BEGIN Supplied entries

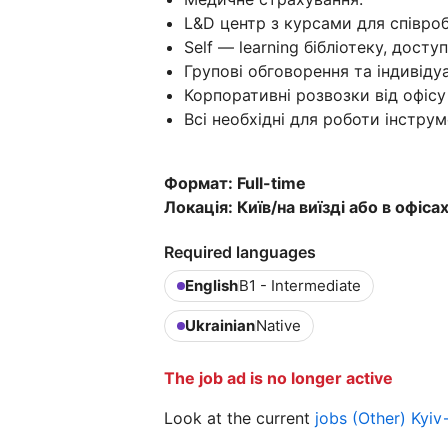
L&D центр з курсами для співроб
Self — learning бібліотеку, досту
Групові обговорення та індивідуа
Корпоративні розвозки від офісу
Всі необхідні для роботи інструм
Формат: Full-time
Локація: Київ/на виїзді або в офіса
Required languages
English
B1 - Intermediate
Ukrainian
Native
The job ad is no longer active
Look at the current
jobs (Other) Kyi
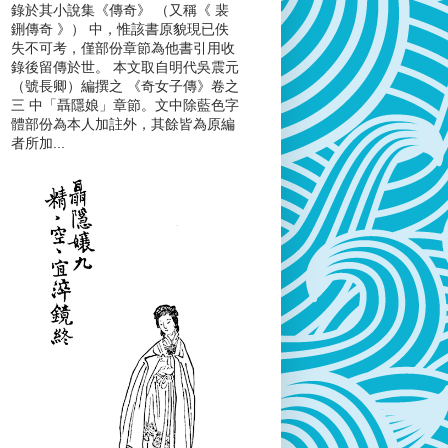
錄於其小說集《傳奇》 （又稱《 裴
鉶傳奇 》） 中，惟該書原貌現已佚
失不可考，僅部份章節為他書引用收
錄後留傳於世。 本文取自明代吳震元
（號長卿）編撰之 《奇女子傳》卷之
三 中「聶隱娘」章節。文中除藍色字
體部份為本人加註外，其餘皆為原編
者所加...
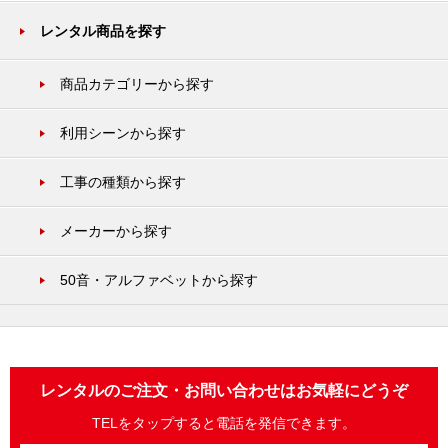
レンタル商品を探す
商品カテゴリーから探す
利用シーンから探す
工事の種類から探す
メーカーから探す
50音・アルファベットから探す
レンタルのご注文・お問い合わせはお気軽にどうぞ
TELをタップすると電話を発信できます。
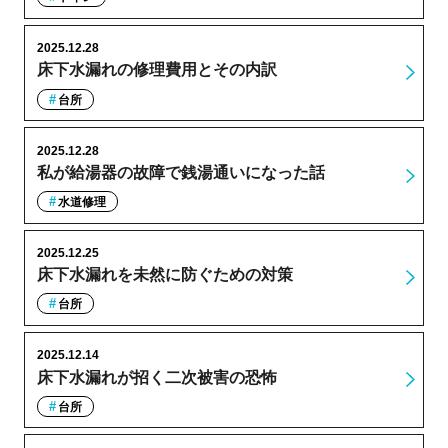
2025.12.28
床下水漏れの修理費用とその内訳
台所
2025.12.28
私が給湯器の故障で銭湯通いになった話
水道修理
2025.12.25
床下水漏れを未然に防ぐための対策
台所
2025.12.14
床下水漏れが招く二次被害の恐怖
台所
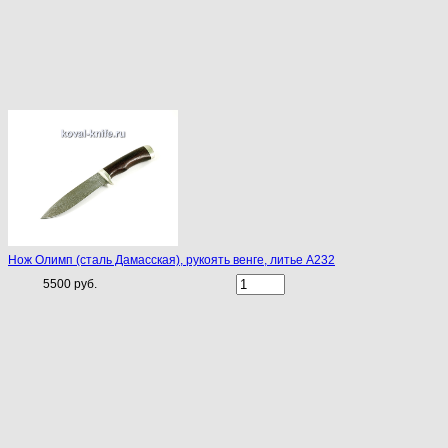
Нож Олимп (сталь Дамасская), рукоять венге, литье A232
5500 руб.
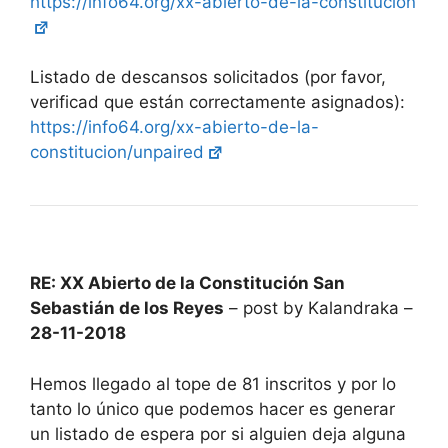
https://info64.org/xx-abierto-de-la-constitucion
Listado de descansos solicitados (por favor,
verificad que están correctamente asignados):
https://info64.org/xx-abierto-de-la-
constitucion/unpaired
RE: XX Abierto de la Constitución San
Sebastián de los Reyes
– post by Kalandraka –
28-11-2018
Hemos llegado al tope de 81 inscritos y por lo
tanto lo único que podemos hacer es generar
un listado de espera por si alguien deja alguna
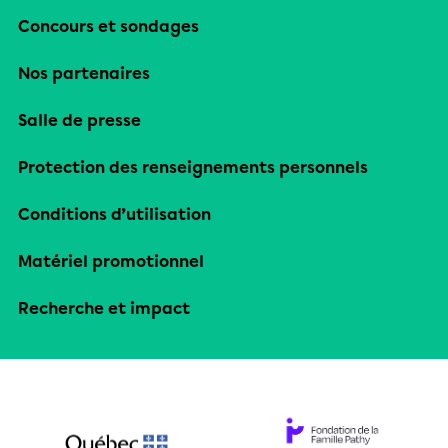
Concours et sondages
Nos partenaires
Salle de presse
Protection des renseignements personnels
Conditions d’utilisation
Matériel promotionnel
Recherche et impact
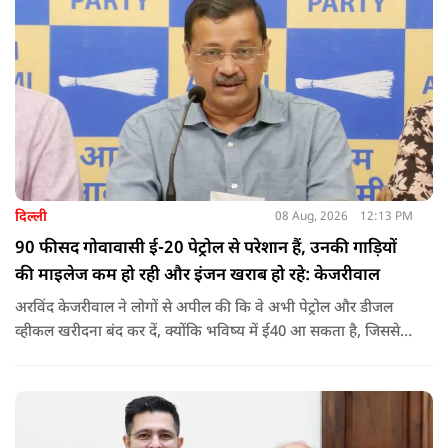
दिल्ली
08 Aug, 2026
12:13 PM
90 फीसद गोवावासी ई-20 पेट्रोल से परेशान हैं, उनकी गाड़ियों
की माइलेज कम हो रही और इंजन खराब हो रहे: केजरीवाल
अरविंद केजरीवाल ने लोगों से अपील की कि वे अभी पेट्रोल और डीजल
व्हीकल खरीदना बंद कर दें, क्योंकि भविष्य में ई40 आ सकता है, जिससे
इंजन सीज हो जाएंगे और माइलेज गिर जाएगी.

END Supplied entries

* _Work required_: Extract every line of text from the listing above without changing any of them, and leave the pictures out of your answer.

* _Expected answer_:
L&D центр з курсами для співроб
Self — learning бібліотеку, досту
Групові обговорення та індивідуа
Корпоративні розвозки від офісу
Всі необхідні для роботи інструм
Формат: Full-time
Локація: Київ/на виїзді або в офіса
Required languages
English
B1 - Intermediate
Ukrainian
Native
The job ad is no longer active
Look at the current
jobs (Other) Kyi
錄於其小說集《傳奇》 （又稱《 裴
鉶傳奇 》） 中，惟該書原貌現已佚
失不可考，僅部份章節為他書引用收
錄後留傳於世。 本文取自明代吳震元
（號長卿）編撰之 《奇女子傳》卷之
三 中「聶隱娘」章節。文中除藍色字
體部份為本人加註外，其餘皆為原編
者所加...
レンタル商品を探す
商品カテゴリーから探す
利用シーンから探す
工事の種類から探す
メーカーから探す
50音・アルファベットから探す
レンタルのご注文・お問い合わせはお気軽にどうぞ
TELをタップすると電話を発信できます。
2025.12.28
床下水漏れの修理費用とその内訳
台所
2025.12.28
私が給湯器の故障で銭湯通いになった話
水道修理
2025.12.25
床下水漏れを未然に防ぐための対策
台所
2025.12.14
床下水漏れが招く二次被害の恐怖
台所
Нож Олимп (сталь Дамасская), рукоять венге, литье A232
5500 руб.
https://info64.org/xx-abierto-de-la-constitucion
Listado de descansos solicitados (por favor,
verificad que están correctamente asignados):
https://info64.org/xx-abierto-de-la-
constitucion/unpaired
RE: XX Abierto de la Constitución San
Sebastián de los Reyes
– post by Kalandraka –
28-11-2018
Hemos llegado al tope de 81 inscritos y por lo
tanto lo único que podemos hacer es generar
un listado de espera por si alguien deja alguna
Concours et sondages
Nos partenaires
Salle de presse
Protection des renseignements personnels
Conditions d’utilisation
Matériel promotionnel
Recherche et impact
दिल्ली
08 Aug, 2026
12:13 PM
90 फीसद गोवावासी ई-20 पेट्रोल से परेशान हैं, उनकी गाड़ियों
की माइलेज कम हो रही और इंजन खराब हो रहे: केजरीवाल
अरविंद केजरीवाल ने लोगों से अपील की कि वे अभी पेट्रोल और डीजल
व्हीकल खरीदना बंद कर दें, क्योंकि भविष्य में ई40 आ सकता है, जिससे
इंजन सीज हो जाएंगे और माइलेज गिर जाएगी.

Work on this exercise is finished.